Required work:
Start at the line with "X102130000Y-98800000D03*" in the records below, stop at the line with "X90000000Y-91200000D03*", and return every line in that span exactly, the two end lines included.

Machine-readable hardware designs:
══════

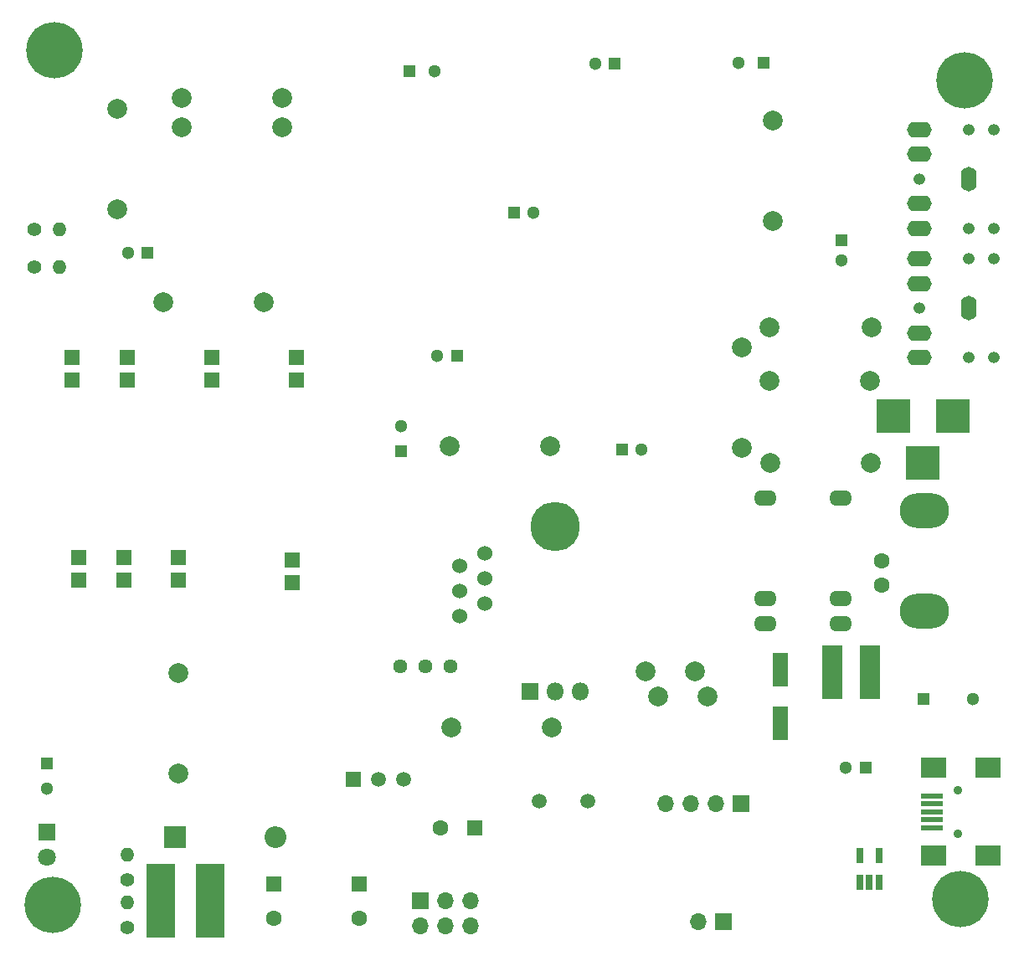
<source format=gbs>
G04 #@! TF.FileFunction,Soldermask,Bot*
%FSLAX46Y46*%
G04 Gerber Fmt 4.6, Leading zero omitted, Abs format (unit mm)*
G04 Created by KiCad (PCBNEW 4.0.3+e1-6302~38~ubuntu14.04.1-stable) date Wed Jul 12 07:56:50 2017*
%MOMM*%
%LPD*%
G01*
G04 APERTURE LIST*
%ADD10C,0.100000*%
%ADD11C,2.000000*%
%ADD12R,2.300000X0.500000*%
%ADD13R,2.500000X2.000000*%
%ADD14C,0.900000*%
%ADD15R,1.300000X1.300000*%
%ADD16C,1.300000*%
%ADD17O,1.600000X2.500000*%
%ADD18O,1.200000X1.200000*%
%ADD19O,2.500000X1.600000*%
%ADD20C,1.998980*%
%ADD21C,5.700000*%
%ADD22R,3.500120X3.500120*%
%ADD23R,1.600000X1.600000*%
%ADD24C,1.500000*%
%ADD25R,1.700000X1.700000*%
%ADD26O,1.700000X1.700000*%
%ADD27R,1.800000X1.800000*%
%ADD28C,1.800000*%
%ADD29R,0.650000X1.560000*%
%ADD30O,2.300000X1.600000*%
%ADD31O,5.001260X3.500120*%
%ADD32C,1.600200*%
%ADD33O,5.000000X5.000000*%
%ADD34O,1.800000X1.800000*%
%ADD35R,2.150000X5.500000*%
%ADD36R,1.600000X3.500000*%
%ADD37C,1.524000*%
%ADD38C,1.440000*%
%ADD39C,1.520000*%
%ADD40R,1.520000X1.520000*%
%ADD41C,1.600000*%
%ADD42C,1.400000*%
%ADD43O,1.400000X1.400000*%
%ADD44R,3.000000X7.500000*%
%ADD45R,2.200000X2.200000*%
%ADD46O,2.200000X2.200000*%
G04 APERTURE END LIST*
D10*
D11*
X115025000Y-99300000D03*
X113755000Y-96760000D03*
X110005000Y-99300000D03*
X108735000Y-96760000D03*
D12*
X137750000Y-109400000D03*
X137750000Y-110200000D03*
X137750000Y-111000000D03*
X137750000Y-111800000D03*
X137750000Y-112600000D03*
D13*
X137850000Y-106550000D03*
X143350000Y-106550000D03*
X137850000Y-115450000D03*
X143350000Y-115450000D03*
D14*
X140350000Y-108800000D03*
X140350000Y-113200000D03*
D15*
X131000000Y-106500000D03*
D16*
X129000000Y-106500000D03*
D15*
X84925000Y-36100000D03*
D16*
X87425000Y-36100000D03*
D15*
X48200000Y-106110000D03*
D16*
X48200000Y-108610000D03*
D17*
X141450000Y-60050000D03*
D18*
X136450000Y-60050000D03*
D19*
X136450000Y-55050000D03*
X136450000Y-57550000D03*
X136450000Y-62550000D03*
X136450000Y-65050000D03*
D18*
X141450000Y-55050000D03*
X141450000Y-65050000D03*
X143950000Y-55050000D03*
X143950000Y-65050000D03*
D20*
X121250000Y-62000000D03*
X131660000Y-62000000D03*
D15*
X120700000Y-35200000D03*
D16*
X118200000Y-35200000D03*
D17*
X141450000Y-47000000D03*
D18*
X136450000Y-47000000D03*
D19*
X136450000Y-42000000D03*
X136450000Y-44500000D03*
X136450000Y-49500000D03*
X136450000Y-52000000D03*
D18*
X141450000Y-42000000D03*
X141450000Y-52000000D03*
X143950000Y-42000000D03*
X143950000Y-52000000D03*
D20*
X121600000Y-51200000D03*
X121600000Y-41040000D03*
X121250000Y-67450000D03*
X131410000Y-67450000D03*
X99100000Y-74030000D03*
X88940000Y-74030000D03*
X61850000Y-41800000D03*
X72010000Y-41800000D03*
X72000000Y-38800000D03*
X61840000Y-38800000D03*
X118475000Y-74200000D03*
X118475000Y-64040000D03*
D15*
X58425000Y-54475000D03*
D16*
X56425000Y-54475000D03*
D21*
X140600000Y-119800000D03*
X48800000Y-120450000D03*
X49000000Y-34000000D03*
X141000000Y-37000000D03*
D15*
X136850000Y-99550000D03*
D16*
X141850000Y-99550000D03*
D22*
X133799860Y-71000000D03*
X139799340Y-71000000D03*
X136799600Y-75699000D03*
D23*
X73440000Y-65050000D03*
X73440000Y-67350000D03*
X64890000Y-65050000D03*
X64890000Y-67350000D03*
D20*
X70175000Y-59450000D03*
X60015000Y-59450000D03*
D24*
X98050000Y-109925000D03*
X102930000Y-109925000D03*
D25*
X86000000Y-120000000D03*
D26*
X86000000Y-122540000D03*
X88540000Y-120000000D03*
X88540000Y-122540000D03*
X91080000Y-120000000D03*
X91080000Y-122540000D03*
D23*
X50800000Y-65050000D03*
X50800000Y-67350000D03*
D20*
X61500000Y-97000000D03*
X61500000Y-107160000D03*
D27*
X48190000Y-113070000D03*
D28*
X48190000Y-115610000D03*
D25*
X116600000Y-122100000D03*
D26*
X114060000Y-122100000D03*
D25*
X118450000Y-110175000D03*
D26*
X115910000Y-110175000D03*
X113370000Y-110175000D03*
X110830000Y-110175000D03*
D29*
X132350000Y-118130000D03*
X131400000Y-118130000D03*
X130450000Y-118130000D03*
X130450000Y-115430000D03*
X132350000Y-115430000D03*
D30*
X120904000Y-79248000D03*
X120904000Y-89408000D03*
X128524000Y-79248000D03*
X128524000Y-89408000D03*
X120904000Y-91948000D03*
X128524000Y-91948000D03*
D31*
X136931400Y-90695780D03*
X136931400Y-80497680D03*
D32*
X132666740Y-85598000D03*
X132666740Y-88097360D03*
D33*
X99590000Y-82140000D03*
D27*
X97050000Y-98800000D03*
D34*
X99590000Y-98800000D03*
X102130000Y-98800000D03*
D35*
X127635000Y-96900000D03*
X131485000Y-96900000D03*
D36*
X122410000Y-96650000D03*
X122410000Y-102050000D03*
D20*
X99250000Y-102450000D03*
X89090000Y-102450000D03*
D37*
X90000000Y-91200000D03*
X92540000Y-89930000D03*
X90000000Y-88660000D03*
X92540000Y-87390000D03*
X90000000Y-86120000D03*
X92540000Y-84850000D03*
D38*
X89000000Y-96250000D03*
X86460000Y-96250000D03*
X83920000Y-96250000D03*
D39*
X81790000Y-107750000D03*
X84330000Y-107750000D03*
D40*
X79250000Y-107750000D03*
D20*
X121400000Y-75700000D03*
X131560000Y-75700000D03*
D23*
X56340000Y-65050000D03*
X56340000Y-67350000D03*
D15*
X84070000Y-74490000D03*
D16*
X84070000Y-71990000D03*
D20*
X55372000Y-39878000D03*
X55372000Y-50038000D03*
D23*
X79840000Y-118260000D03*
D41*
X79840000Y-121760000D03*
D23*
X91500000Y-112650000D03*
D41*
X88000000Y-112650000D03*
D23*
X71140000Y-118260000D03*
D41*
X71140000Y-121760000D03*
D42*
X56388000Y-122682000D03*
D43*
X56388000Y-120142000D03*
D42*
X56388000Y-117856000D03*
D43*
X56388000Y-115316000D03*
D44*
X59760000Y-120020000D03*
X64760000Y-120020000D03*
D45*
X61150000Y-113550000D03*
D46*
X71310000Y-113550000D03*
D42*
X46990000Y-52070000D03*
D43*
X49530000Y-52070000D03*
D42*
X46990000Y-55880000D03*
D43*
X49530000Y-55880000D03*
D23*
X51400000Y-87550000D03*
X51400000Y-85250000D03*
X56000000Y-87550000D03*
X56000000Y-85250000D03*
X61500000Y-87550000D03*
X61500000Y-85250000D03*
X73040000Y-87800000D03*
X73040000Y-85500000D03*
D15*
X106375000Y-74375000D03*
D16*
X108375000Y-74375000D03*
D15*
X128600000Y-53225000D03*
D16*
X128600000Y-55225000D03*
D15*
X95450000Y-50375000D03*
D16*
X97450000Y-50375000D03*
D15*
X89680000Y-64900000D03*
D16*
X87680000Y-64900000D03*
D15*
X105648000Y-35306000D03*
D16*
X103648000Y-35306000D03*
M02*

</source>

══════

Response box:
X102130000Y-98800000D03*
D35*
X127635000Y-96900000D03*
X131485000Y-96900000D03*
D36*
X122410000Y-96650000D03*
X122410000Y-102050000D03*
D20*
X99250000Y-102450000D03*
X89090000Y-102450000D03*
D37*
X90000000Y-91200000D03*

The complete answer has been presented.